• _OPDRACHTEN_:
1. Kun je in de begripsbepalingen de omschrijving bij 1.49 die begint met "een gebouw, geen woonkeet" beknopter weergeven, met behoud van de belangrijkste feiten?
2. Welke soorten bedrijven noemen de begripsbepalingen uitdrukkelijk als voorbeeld van een seksinrichting?
3. Kun je de begripsbepalingen voortzetten vanaf het punt waar de tekst ophoudt?

• _TEKSTFRAGMENT_:

········

1.42 normaal onderhoud:
het onderhoud, dat gelet op de bestemming regelmatig noodzakelijk is voor een goed
beheer en gebruik van de gronden en gebouwen die tot de betreffende bestemming
behoren;
 
1.43 overkapping:
een bouwwerk, geen gebouw zijnde, dat een overdekte ruimte vormt zonder wanden
dan wel met ten hoogste één wand;
 
1.44 peil:
  1. voor een bouwwerk op een perceel, waarvan de hoofdtoegang direct aan de weg grenst:
    1. de hoogte van de weg ter plaatse van die hoofdtoegang;
  2. in andere gevallen:
    1. de gemiddelde hoogte van het aansluitende maaiveld;
  3. indien in, op of over het water wordt gebouwd:
    1. het Normaal Amsterdams Peil (of een ander plaatselijk aan te houden waterpeil);
 
1.45 permanente bewoning:
de bewoning van een recreatiewoning als hoofdverblijf;
 
1.46 prostitutie:
het zich beschikbaar stellen tot het verrichten van seksuele handelingen voor of met een ander tegen vergoeding;
 
1.47 prostitutiebedrijf:
een gebouw, voer- of vaartuig, dan wel enig gedeelte daarvan, geheel of gedeeltelijk
bestemd, dan wel in gebruik voor het daar uitoefenen van prostitutie;
 
1.48 recreatieve bewoning:
de bewoning die plaatsvindt in het kader van de weekend- en/of verblijfsrecreatie;
 
1.49 recreatiewoning:
een gebouw, geen woonkeet en geen caravan zijnde, bestemd om uitsluitend door een
persoon, een gezin of een daarmee gelijk te stellen groep van personen, dat/die zijn
hoofdverblijf elders heeft, gedurende een gedeelte van het jaar te worden bewoond;
 
1.50 seksinrichting:
een voor het publiek toegankelijke, besloten ruimte waarin bedrijfsmatig, of in een omvang alsof zij bedrijfsmatig was, prostitutie wordt verricht. Onder een seksinrichting
worden in elk geval verstaan: een erotische-massagesalon, een seksbioscoop, een sekstheater, een seksautomatenhal, of een parenclub, of een daarmee gelijk te stellen bedrijf, al dan niet in combinatie met elkaar;
 
1.51 sport- en speelvoorzieningen:
Voorzieningen ten dienste van sport en spel.

········

• _RECORDS_:
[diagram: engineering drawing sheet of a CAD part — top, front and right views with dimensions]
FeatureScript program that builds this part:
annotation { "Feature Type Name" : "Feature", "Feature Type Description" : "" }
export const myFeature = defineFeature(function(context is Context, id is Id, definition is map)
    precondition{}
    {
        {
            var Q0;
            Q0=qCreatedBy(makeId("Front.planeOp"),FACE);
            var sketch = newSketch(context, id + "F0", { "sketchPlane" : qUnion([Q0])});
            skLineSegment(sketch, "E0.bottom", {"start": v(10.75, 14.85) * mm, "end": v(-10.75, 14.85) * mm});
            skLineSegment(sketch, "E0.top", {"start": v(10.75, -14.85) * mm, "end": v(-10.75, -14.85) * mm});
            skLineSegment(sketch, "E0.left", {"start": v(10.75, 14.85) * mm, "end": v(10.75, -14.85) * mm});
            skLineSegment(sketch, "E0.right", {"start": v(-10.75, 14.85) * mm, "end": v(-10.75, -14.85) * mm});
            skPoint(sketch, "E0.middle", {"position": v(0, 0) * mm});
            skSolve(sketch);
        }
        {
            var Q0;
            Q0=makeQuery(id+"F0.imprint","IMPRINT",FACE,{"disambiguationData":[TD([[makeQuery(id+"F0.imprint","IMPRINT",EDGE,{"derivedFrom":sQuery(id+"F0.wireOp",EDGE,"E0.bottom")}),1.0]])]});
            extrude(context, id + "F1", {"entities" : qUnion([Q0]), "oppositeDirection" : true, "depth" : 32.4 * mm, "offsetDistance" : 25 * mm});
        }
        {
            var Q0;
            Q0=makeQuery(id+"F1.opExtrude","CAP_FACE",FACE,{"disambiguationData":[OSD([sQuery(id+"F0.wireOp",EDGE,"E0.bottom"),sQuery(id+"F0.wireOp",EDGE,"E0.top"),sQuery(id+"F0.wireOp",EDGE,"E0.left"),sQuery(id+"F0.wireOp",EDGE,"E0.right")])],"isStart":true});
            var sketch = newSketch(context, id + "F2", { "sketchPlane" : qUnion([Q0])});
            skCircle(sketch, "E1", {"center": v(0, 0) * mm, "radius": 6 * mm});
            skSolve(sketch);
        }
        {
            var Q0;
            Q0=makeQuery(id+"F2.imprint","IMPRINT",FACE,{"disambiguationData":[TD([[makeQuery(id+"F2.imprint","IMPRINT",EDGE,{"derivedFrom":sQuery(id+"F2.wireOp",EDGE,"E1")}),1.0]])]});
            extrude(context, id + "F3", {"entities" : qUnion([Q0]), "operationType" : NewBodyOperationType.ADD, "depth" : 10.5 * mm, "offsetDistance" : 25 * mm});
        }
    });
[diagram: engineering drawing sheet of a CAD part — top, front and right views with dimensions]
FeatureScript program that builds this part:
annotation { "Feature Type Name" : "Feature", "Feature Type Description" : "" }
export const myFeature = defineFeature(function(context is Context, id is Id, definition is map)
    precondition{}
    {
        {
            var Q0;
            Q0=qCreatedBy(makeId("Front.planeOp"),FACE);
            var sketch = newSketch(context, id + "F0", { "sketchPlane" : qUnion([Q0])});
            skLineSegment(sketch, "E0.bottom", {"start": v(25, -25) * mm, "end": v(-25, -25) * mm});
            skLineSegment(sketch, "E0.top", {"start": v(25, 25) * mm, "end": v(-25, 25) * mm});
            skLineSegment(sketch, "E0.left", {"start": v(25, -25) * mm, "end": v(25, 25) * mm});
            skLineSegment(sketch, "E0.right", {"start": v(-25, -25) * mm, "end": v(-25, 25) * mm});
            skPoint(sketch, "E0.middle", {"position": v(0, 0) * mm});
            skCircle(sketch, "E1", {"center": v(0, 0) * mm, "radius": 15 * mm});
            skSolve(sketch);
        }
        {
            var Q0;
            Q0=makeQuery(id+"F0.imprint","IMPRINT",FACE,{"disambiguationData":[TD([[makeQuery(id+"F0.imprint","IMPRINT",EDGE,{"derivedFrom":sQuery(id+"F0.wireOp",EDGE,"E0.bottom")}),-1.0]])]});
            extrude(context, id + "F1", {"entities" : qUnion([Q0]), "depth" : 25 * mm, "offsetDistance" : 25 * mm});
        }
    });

········

• _ANTWOORDEN_:
1. Recreatiewoning: een gebouw, geen woonkeet of caravan, dat uitsluitend bedoeld is om een deel van het jaar bewoond te worden door een persoon, gezin of vergelijkbare groep met een hoofdverblijf elders.

2. erotische-massagesalon, seksbioscoop, sekstheater, seksautomatenhal, parenclub

3.
1.52 voorgevel:
de naar de weg gekeerde gevel van een gebouw of, indien het een gebouw betreft met
meer dan één naar de weg gekeerde gevel, de gevel die door de ligging, de situatie ter
plaatse en/of de feitelijke indeling van het gebouw als voorgevel moet worden aangemerkt;
 
1.53 woning:
een complex van ruimten, uitsluitend bedoeld voor de huisvesting van één afzonderlijk
huishouden;
 
1.54 woonhuis:
een gebouw, dat één woning omvat, dan wel twee of meer naast elkaar en/of geheel of
gedeeltelijk boven elkaar gelegen woningen omvat en dat qua uiterlijke verschijningsvorm als een eenheid beschouwd kan worden.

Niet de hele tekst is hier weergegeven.